Time ‘flies’ when you’re havin’ fun

Once a week, usually Thursday, The Outdoors Guy and I go out for dinner.
One week he chooses the restaurant and the next week it’s my turn.
This past week, he chose a favorite local spot. We decided to dine on the patio after a staff member assured us the mosquitoes hadn’t been bad.
The couple at the next table left shortly thereafter, but soon another couple was seated behind The Outdoors Guy.
We were having a pleasant evening until an unwanted guest joined our twosome. I looked at The Outdoors Guy and, WHAM! I hit the side of his head with the palm of my hand. A fly, not a mosquito, had decided to join our party of two. Of course, I missed the fly. But within a few seconds, I said, “He’s baaaack!!!!” WHAM! I hit again… and missed …again! Arggghhh!

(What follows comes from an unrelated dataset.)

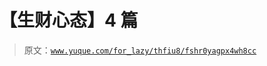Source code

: # 【生财心态】4 篇

> 原文：[`www.yuque.com/for_lazy/thfiu8/fshr0yagpx4wh8cc`](https://www.yuque.com/for_lazy/thfiu8/fshr0yagpx4wh8cc)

But at the same moment, my eyes shifted. I immediately realized the new couple saw me whack Bob on his head. Yet, they didn’t know why. They couldn’t see the fly because Bob’s back was to them.
EEEKKK!!! They looked troubled for a split second until I said…”a fly!” Then The Outdoors Guy, not yet seeing their faces spoke up loud and clear…”Spousal abuse,” he cried. At that point we all started laughing.
The third time was a charm. The fly made the mistake of landing on The Outdoors Guy’s upper arm where there was enough real estate so I could get a good hit. I also had no concern for causing him brain damage…lol! So, I landed a resounding WHAM!!! The fly landed on the patio. We, along with the other couple, cheered! The fly crawled around on the ground, obviously disabled, until I put it out of it’s misery.
As we left, I told The Outdoors Guy the fly obviously liked his cologne. He begged to differ and explained it had to be his magnetic personality. I, however countered with, “I think it picked up on the fish scent from your earlier trip to the boathouse!!”
I had hit upon a reason he couldn’t dispute!!! But, we also determined there will be no more patio dining for this couple!